Gather read-back loads one focal annotation, its selected source span, bounded before/after context, target resource context when linked, graph neighborhood, sibling entity types, cited-by resources, optional LLM relationship summary, and optional vector-similar annotation spans. Matcher read-back searches names, entity types, graph neighbors, vector results, and optional LLM-scored candidates, then returns ranked resources. Browser read-back serves resources, annotations, histories, reverse references, entity types, tag schemas, and directory views. Effective precision, context dilution, and whether a downstream model obeys the returned context are not verified from code.
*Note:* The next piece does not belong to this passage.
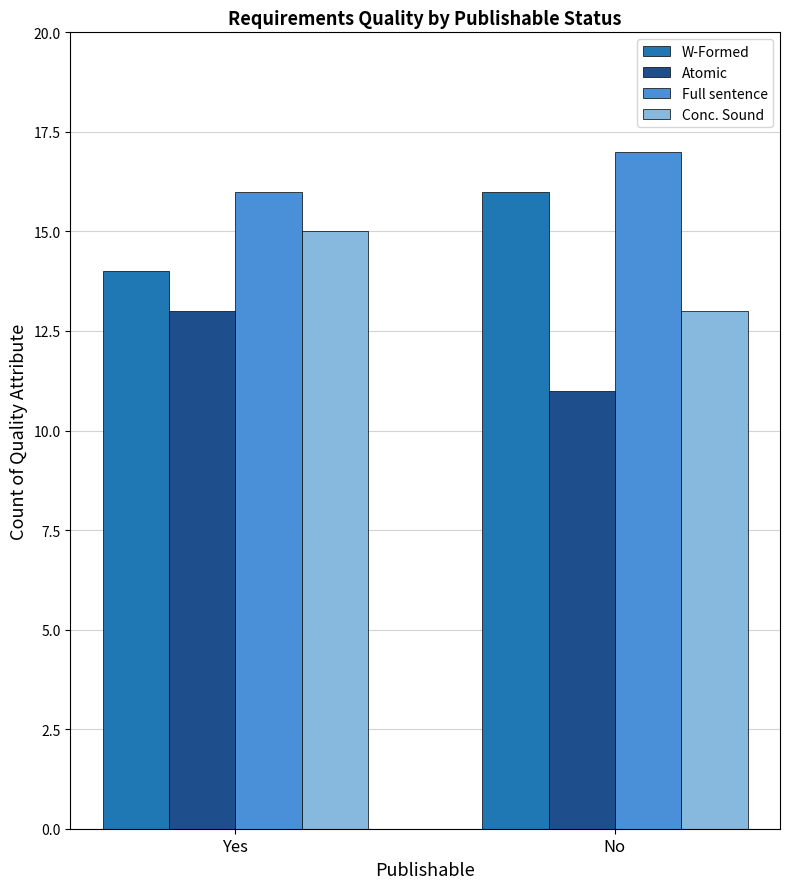

True or false: W-Formed has a value of 19 at Yes.

False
The MCP server exposes these reads as ordinary tool handlers. gatherAnnotation returns a JSON context package; browseResource, browseResources, browseHighlights, and browseReferences return resource/annotation views; markAssist, bindBody, yieldResource, and yieldFromAnnotation modify the store. That is an agent-friendly access surface, but still a pull surface.

Curiosity Pass

Semiont's own framing as a semantic knowledge platform can make the graph sound canonical. The implementation is more careful: the event log is the canonical record, while graph and vector stores are projections. That separation is a major trust affordance.

The AI-assisted annotation path is powerful but narrower than "memory learning." It extracts marks from source content under a user-requested job, validates anchors, and persists annotations. It does not consolidate old memories, infer project rules from repeated agent behavior, or self-promote lessons into instructions.
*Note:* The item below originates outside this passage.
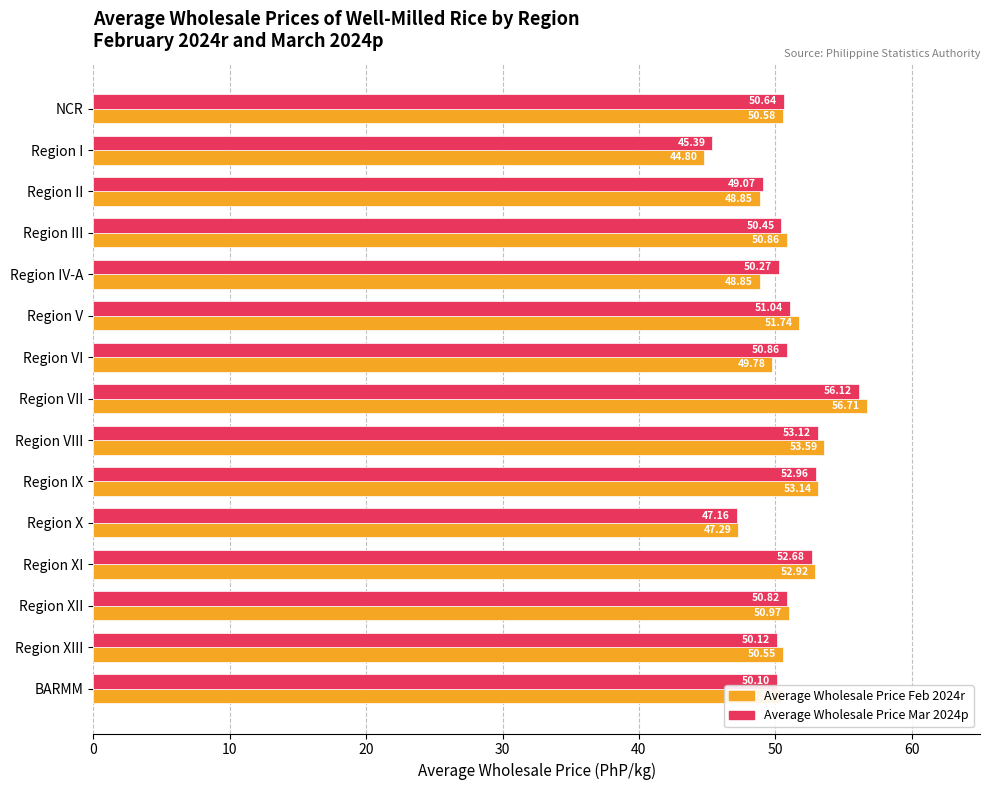

What is the average value of the Average Wholesale Price Mar 2024p series?

50.7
The concurrency model is deliberately append/replay oriented. Concurrent annotation creation does not merge; body operations apply in event order without an If-Match check. That is simple and replayable, but workflows needing exclusive review have to enforce it at the application layer.

The strongest Commonplace-relevant idea is not vectors; it is the unresolved-reference lifecycle. A source span can be marked before the correct target is known, reviewed, then bound into a graph edge. That is a practical middle ground between ad hoc links and over-eager automated graph construction.

What to Watch

  • Whether Semiont adds agent hooks that automatically gather or inject KB context before arbitrary model calls; that would change read-back from pull to both.
  • Whether AI workers begin learning from collaboration/event traces rather than only source documents; that would require a trace-derived learning reclassification.
  • Whether generated resources and bindings become autonomous multi-step curation loops; that would expand write-side operations beyond the current narrow auto-bind evolution.
  • Whether graph/vector projections gain independent durable authority; that would weaken the current clean event-log source-of-truth story.
  • Whether evaluations add per-decision read-back ablations or post-action audits; that would strengthen faithfulness claims for gathered and matched context.

Relevant Notes:

  • Knowledge storage does not imply contextual activation - supports classifying Semiont's store as pull read-back despite strong browse/gather/match access surfaces.
  • Axes of artifact analysis - supports separating events, annotations, graph projections, vector indexes, and MCP/SDK surfaces by substrate, form, lineage, and authority.
  • Knowledge artifact - frames source resources, annotations, gathered context, and candidate lists as evidence/reference for later work.
  • System-definition artifact - distinguishes Semiont's flow contracts, validators, projections, and ranking paths from ordinary remembered content.
  • Lineage - applies to Semiont's event replay, generated resources, W3C generator metadata, and projection invalidation boundaries.